### Excerpt

The latest bit of industry drama making the rounds is an article at OS News about the MPEG-LA organization’s vast patent hold on all things MPEG and H.264 related. The article shines a light on the licensing agreements for all the current camcorders that use such codecs, specifically the provision that they cannot be utilized for commercial use.

“ALL modern video cameras and camcorders that shoot in h.264 or mpeg2, come with a license agreement that says that you can only use that camera to shoot video for “personal use and non-commercial” purposes (go on, read your manuals).”

“…I found that even their truly professional video camcorder, the $8000 Canon XL-H1A that uses mpeg2, also comes with a similar restriction. You can only use your professional camera for non-commercial purposes. For any other purpose, you must get a license from MPEG-LA and pay them royalties for each copy sold.”

“And no, this is not just a Canon problem…Sony and Panasonic, and heck, even the Flip HD, have the exact same licensing restriction. Also, all video editors and official media players come with similarly restricted codec licenses!”

### Recorded information
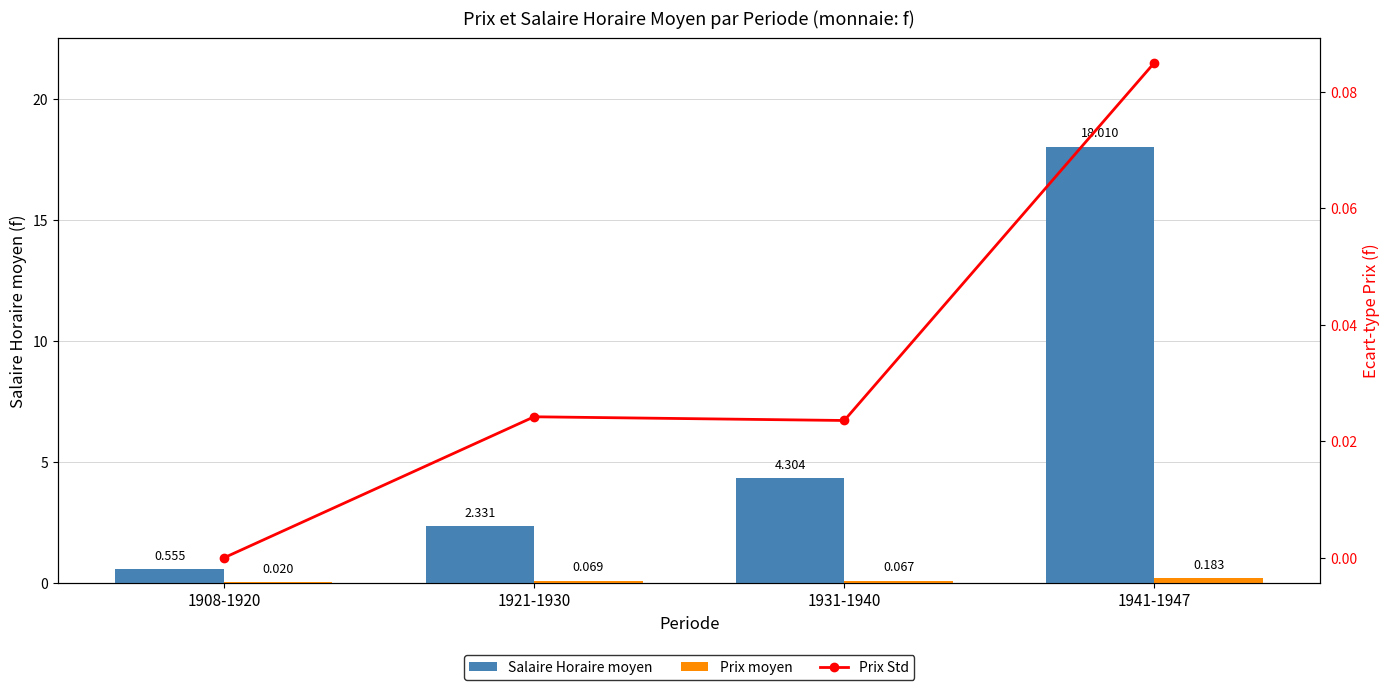

What is the value of the Salaire Horaire moyen bar at the 1st from the left?

0.6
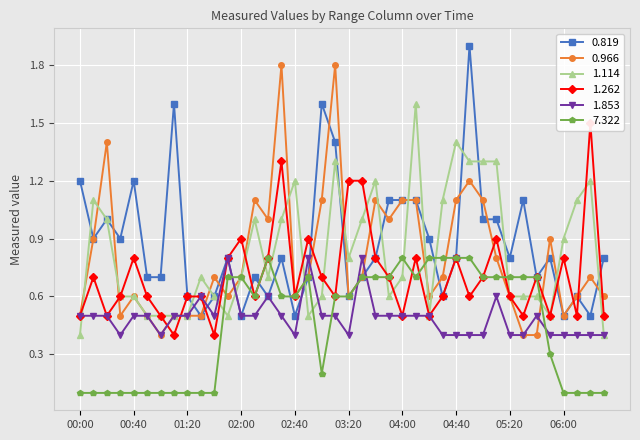

Rank the categories by 1.114 value from lowest to highest.

00:00, 06:30, 00:50, 01:00, 01:10, 01:20, 01:50, 02:50, 04:20, 05:50, 00:30, 00:40, 01:40, 03:00, 03:50, 05:20, 05:30, 05:40, 01:30, 02:00, 02:20, 04:00, 03:20, 06:00, 00:20, 02:10, 02:30, 03:30, 00:10, 04:30, 06:10, 02:40, 03:40, 06:20, 03:10, 04:50, 05:00, 05:10, 04:40, 04:10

### To do
Continue the article on MPEG-LA's licensing limits for H.264 and MPEG-2 camcorders, picking up right after its last paragraph.

### Response below
Ultimately, what we have here is an overly-restrictive license which is damn near unenforceable in my opinion. Surely MPEG-LA realizes that there is no possible way they could police and pursue the myriad of people using these codecs commercially. Something will have to give…either MPEG-LA grants some kind of clemency, or the camera and software manufacturers pony up and properly license these codecs so pro users can use them as intended. Somewhere along the way someone will probably pay extra for this, and I’d say it’s likely that you, the consumer buying a cheap camera with a “professional” label, will be that person. Or you can continue operating under the radar with “consumer” gear.

Bottom line? It’s a broken system. And it’s one more thing for RED to tout over DSLRs (see note below), which they seem to be intent on discrediting (as video cameras) lately. It would be a great argument…the R3D codec is one of the strongest points in favor of RED acquisition, in my opinion.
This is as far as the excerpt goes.